**Job:** Edit the text from the rows below so that "Licences" becomes "Licenses" everywhere and nothing else changes. Include only the text, without the pictures.

----- Given data -----

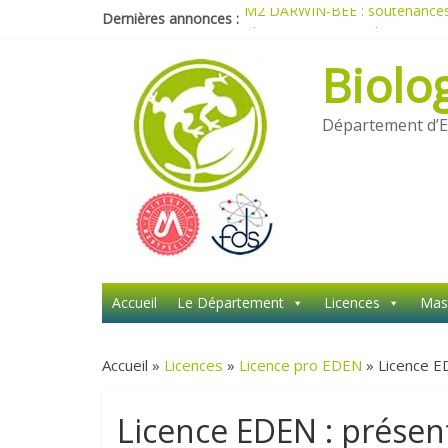
M2 DARWIN-BEE : soutenances 
Dernières annonces :
Planning M1 et M2 du parcours
Travaux réalisés dans le cadre
Biolo
Candidater en Masters (2026)
Candidater en Licences (2026)
Département d’E
Accueil
Le Département
Licences
Mas
Accueil »
Licences
»
Licence pro EDEN
»
Licence E
Licence EDEN : présen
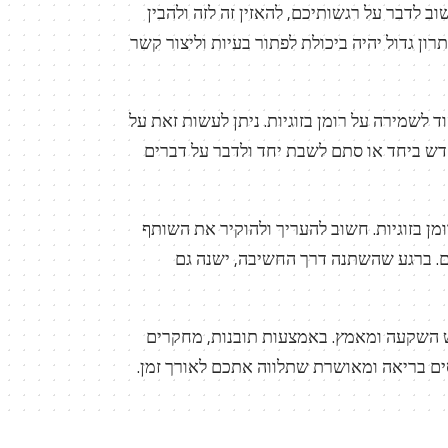
 לדבר על רגשותיכם, להאזין זה לזה ולהבין
רון גדול יהיה ביכולת לפתור בעיות וליצור קשר
לשמירה על רומן בזוגיות. ניתן לעשות זאת על
 חדש ביחד או סתם לשבת יחד ולדבר על דברים
מן בזוגיות. חשוב להעריך ולהוקיר את השותף
ם. ברגע שהשתנה דרך החשיבה, ישנה גם
רש השקעה ומאמץ. באמצעות תובנות, מחקרים
סים בריאה ומאושרת שתלווה אתכם לאורך זמן.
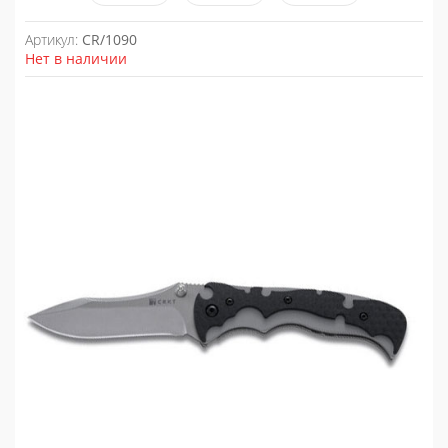
Артикул:
CR/1090
Нет в наличии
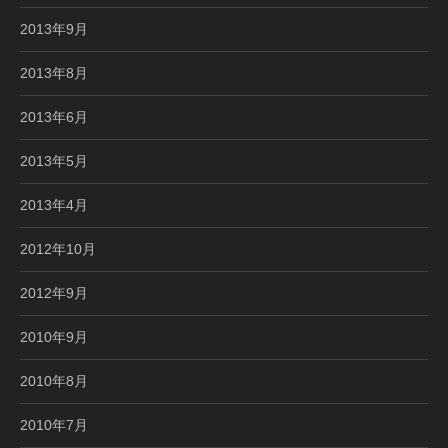
2013年9月
2013年8月
2013年6月
2013年5月
2013年4月
2012年10月
2012年9月
2010年9月
2010年8月
2010年7月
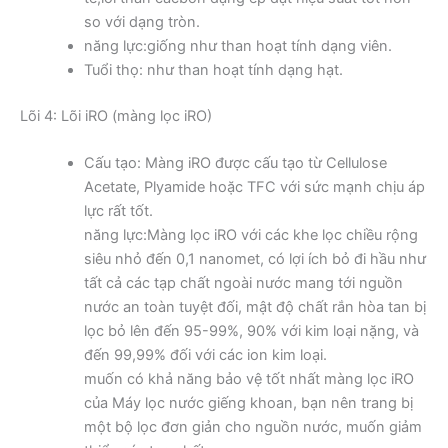
so với dạng tròn.
năng lực:giống như than hoạt tính dạng viên.
Tuổi thọ: như than hoạt tính dạng hạt.
Lõi 4: Lõi iRO (màng lọc iRO)
Cấu tạo: Màng iRO được cấu tạo từ Cellulose
Acetate, Plyamide hoặc TFC với sức mạnh chịu áp
lực rất tốt.
năng lực:Màng lọc iRO với các khe lọc chiều rộng
siêu nhỏ đến 0,1 nanomet, có lợi ích bỏ đi hầu như
tất cả các tạp chất ngoài nước mang tới nguồn
nước an toàn tuyệt đối, mật độ chất rắn hòa tan bị
lọc bỏ lên đến 95-99%, 90% với kim loại nặng, và
đến 99,99% đối với các ion kim loại.
muốn có khả năng bảo vệ tốt nhất màng lọc iRO
của Máy lọc nước giếng khoan, bạn nên trang bị
một bộ lọc đơn giản cho nguồn nước, muốn giảm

-----

**Answer box:**
M2 DARWIN-BEE : soutenances 
Dernières annonces :
Planning M1 et M2 du parcours
Travaux réalisés dans le cadre
Biolo
Candidater en Masters (2026)
Candidater en Licenses (2026)
Département d’E
Accueil
Le Département
Licenses
Mas
Accueil »
Licenses
»
Licence pro EDEN
»
Licence E
Licence EDEN : présen
 לדבר על רגשותיכם, להאזין זה לזה ולהבין
רון גדול יהיה ביכולת לפתור בעיות וליצור קשר
לשמירה על רומן בזוגיות. ניתן לעשות זאת על
 חדש ביחד או סתם לשבת יחד ולדבר על דברים
מן בזוגיות. חשוב להעריך ולהוקיר את השותף
ם. ברגע שהשתנה דרך החשיבה, ישנה גם
רש השקעה ומאמץ. באמצעות תובנות, מחקרים
סים בריאה ומאושרת שתלווה אתכם לאורך זמן.
Артикул:
CR/1090
Нет в наличии
2013年9月
2013年8月
2013年6月
2013年5月
2013年4月
2012年10月
2012年9月
2010年9月
2010年8月
2010年7月
so với dạng tròn.
năng lực:giống như than hoạt tính dạng viên.
Tuổi thọ: như than hoạt tính dạng hạt.
Lõi 4: Lõi iRO (màng lọc iRO)
Cấu tạo: Màng iRO được cấu tạo từ Cellulose
Acetate, Plyamide hoặc TFC với sức mạnh chịu áp
lực rất tốt.
năng lực:Màng lọc iRO với các khe lọc chiều rộng
siêu nhỏ đến 0,1 nanomet, có lợi ích bỏ đi hầu như
tất cả các tạp chất ngoài nước mang tới nguồn
nước an toàn tuyệt đối, mật độ chất rắn hòa tan bị
lọc bỏ lên đến 95-99%, 90% với kim loại nặng, và
đến 99,99% đối với các ion kim loại.
muốn có khả năng bảo vệ tốt nhất màng lọc iRO
của Máy lọc nước giếng khoan, bạn nên trang bị
một bộ lọc đơn giản cho nguồn nước, muốn giảm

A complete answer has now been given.